One hundred and fifty years ago today, the future mayor of Chicago Anton Cermak was born in an area of Austria-Hungary that is now part of the Czech Republic. The above photo of him with Franklin Delano Roosevelt was taken in 1932, a year before Cermak’s death as a result of his relationship with Roosevelt. FDR won the nomination to be the Democratic Party’s presidential candidate against Herbert Hoover at the Democratic National Convention in Chicago that year.
Cermak was mayor of Chicago at the time, having ended the notorious William Hale “Big Bill” Thompson’s second term as mayor by defeating him in the 1931 election. Cermak won in part thanks to the new coalition he had built as the chair of the Cook County Democratic Party beginning in 1928. Whereas the party had previously been dominated by the Irish, Cermak brought in other ethnic communities and immigrants, including Germans, Poles, Czechs like himself, and Jews—many of them opposed to the nativism of Thompson.
Cermak had a legitimate claim to connection with such working class immigrants. He celebrated his first birthday on Ellis Island, according to the Encyclopaedia Britannica, and he worked various hard labor jobs as he grew up in Braidwood, southwest of Chicago—including in the coal mines with his father—and Chicago itself. He eventually became active in politics, becoming a precinct captain and winning election to the Illinois House of Representatives, Chicago City Council, and Cook County Board, where he served as president. (When he was elected for the second time to City Council, he succeeded a fellow Czech, Otto Kerner, Sr., whose son Otto Kerner, Jr. married Cermak’s daughter Helena in 1934 and eventually became governor of Illinois.)

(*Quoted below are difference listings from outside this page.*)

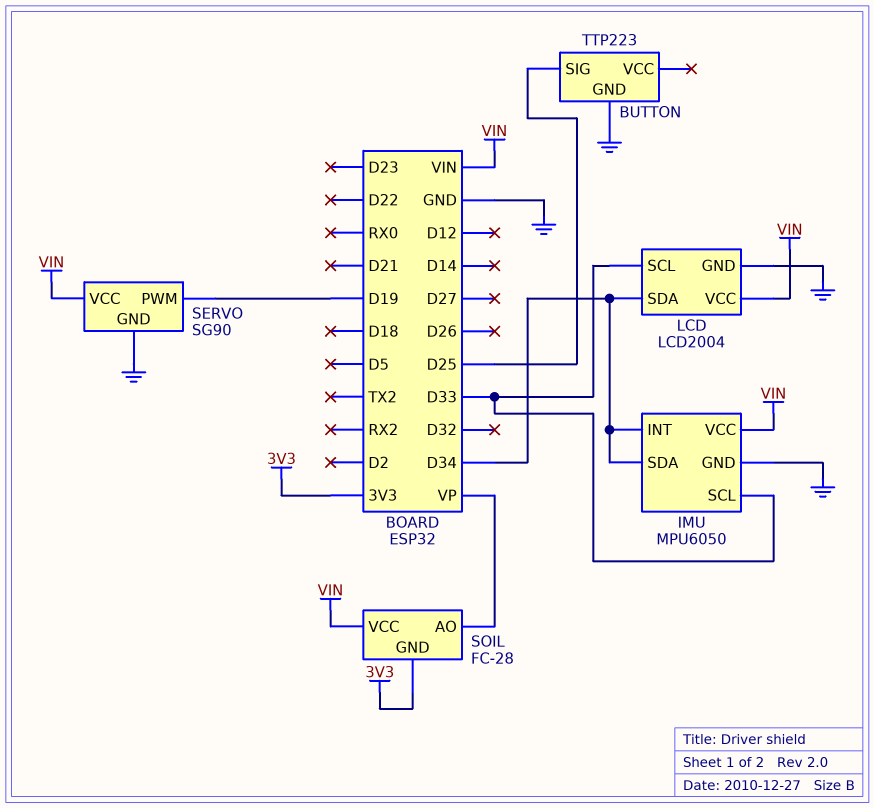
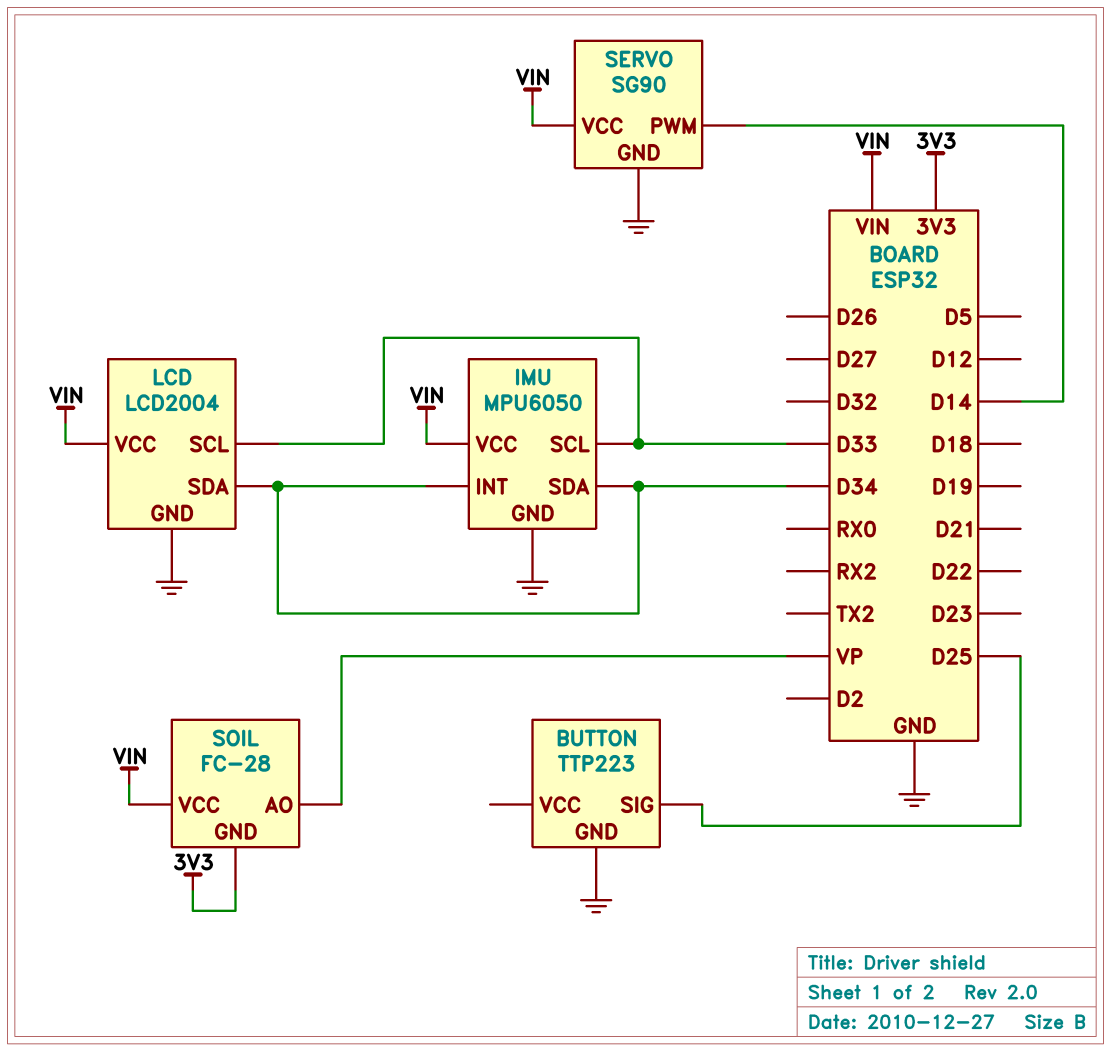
SERVO pin PWM: D19 -> D14

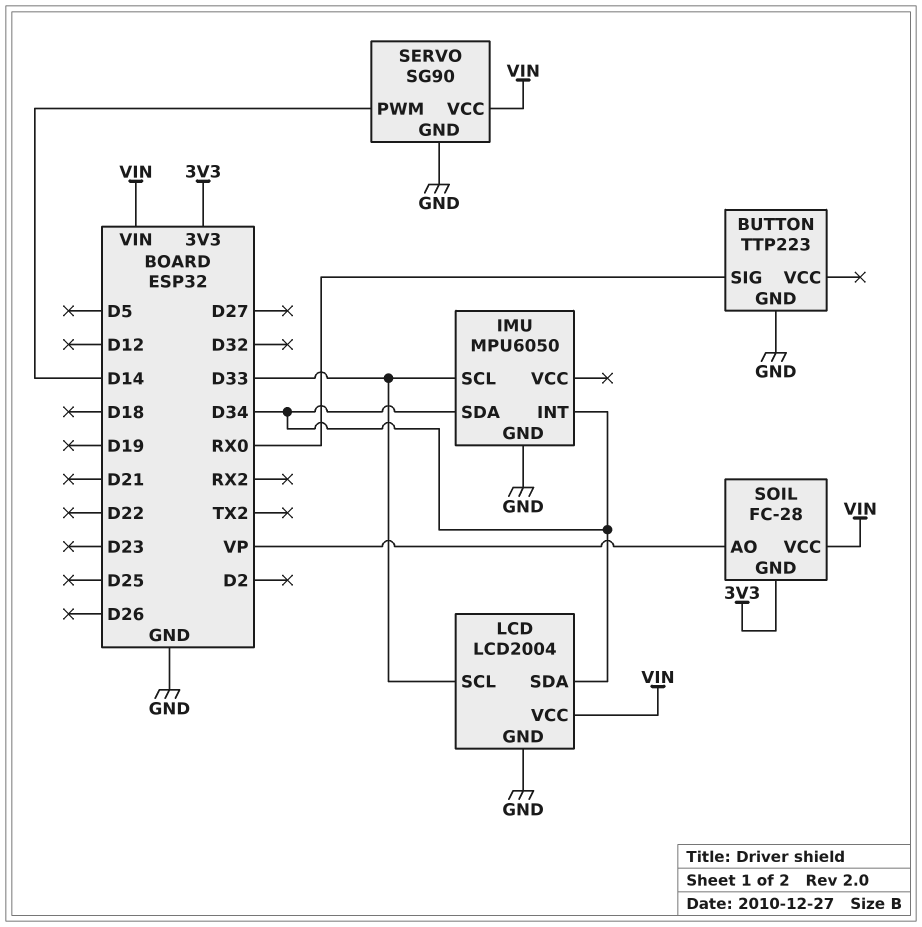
BUTTON pin SIG: D25 -> RX0
IMU pin VCC: VIN -> none

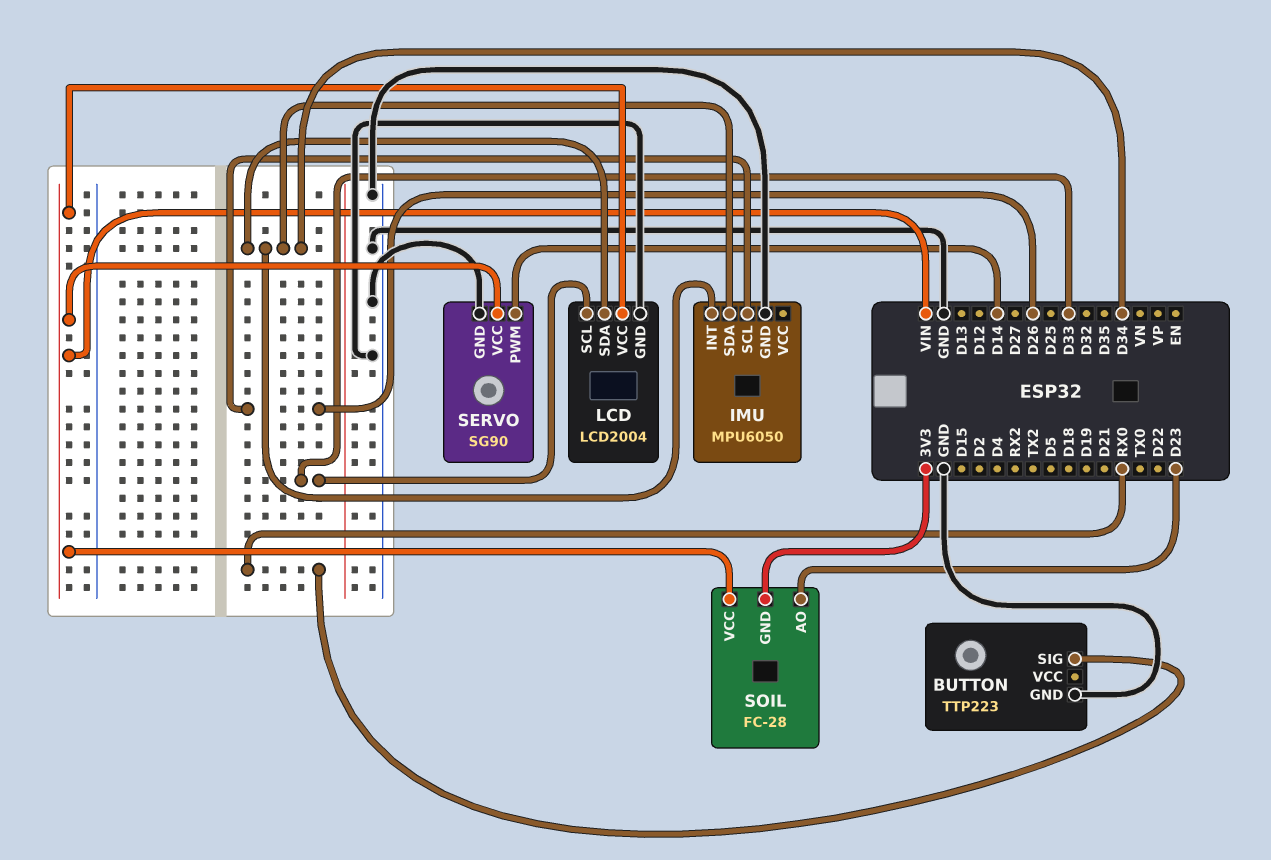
IMU pin SCL: D33 -> D26
SOIL pin AO: VP -> D23

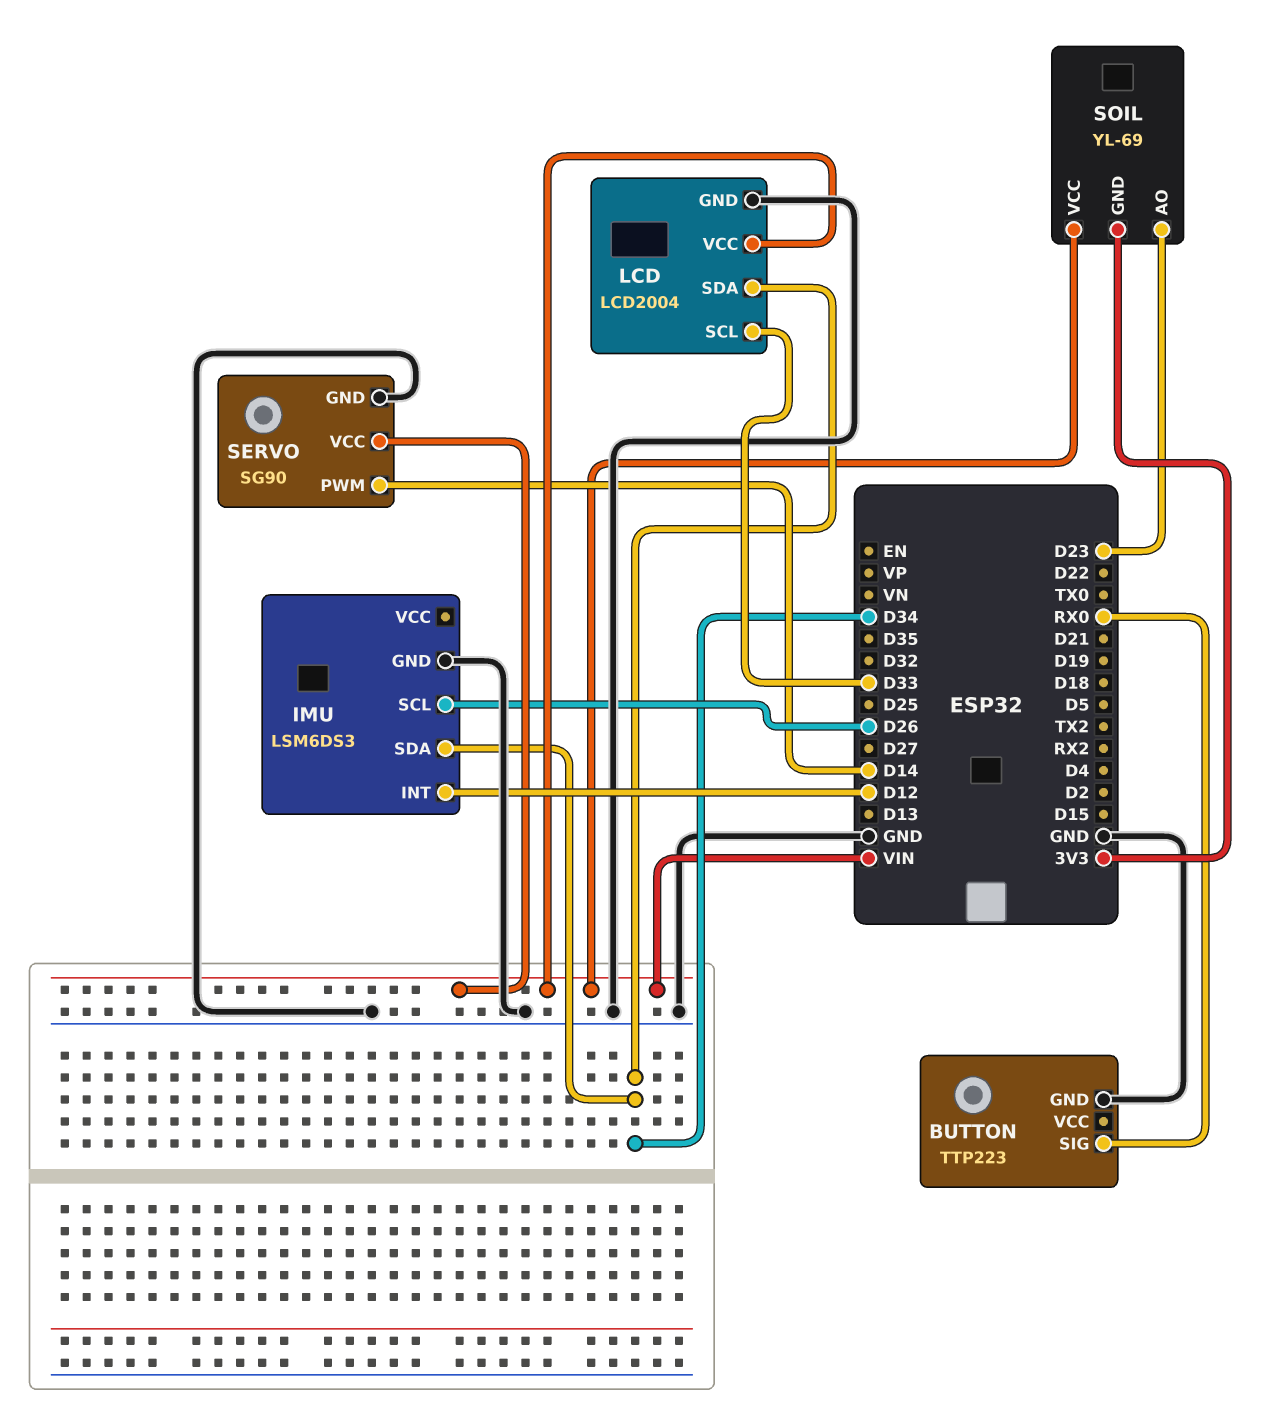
IMU: MPU6050 -> LSM6DS3
IMU pin INT: D34 -> D12
SOIL: FC-28 -> YL-69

The powerful Democratic machine that Cermak helped build lasted through the era of Richard J. Daley, who, like Cermak, served as chair of the Cook County Democratic Party—but unlike Cermak, Daley kept that role even while he was mayor. Every mayor of Chicago since Cermak has been a Democrat.
After FDR’s victory in the 1932 presidential election, Cermak visited Miami with the president-elect. On February 15, 1933, a man named Giuseppe Zangara attempted to assassinate FDR there, but missed and shot Cermak instead. According to FDR’s biographer Jean Edward Smith, a woman standing next to Zangara hit his arm as he fired, ruining his shot. FDR was unharmed, but Cermak suffered in a hospital for several weeks before dying on March 6, 1933, two days after FDR’s inauguration. Zangara was executed two weeks later. (Philip K. Dick’s alternate history novel The Man in the High Castle imagines a world in which Zangara successfully killed FDR, resulting in the Axis powers’ victory in World War II.)
Cermak was buried in the Czech-founded Bohemian National Cemetery on Chicago’s Northwest Side. Twenty-second St., which runs through a number of formerly Czech areas such as Pilsen, Little Village, Cicero, and Berwyn, was renamed Cermak Road.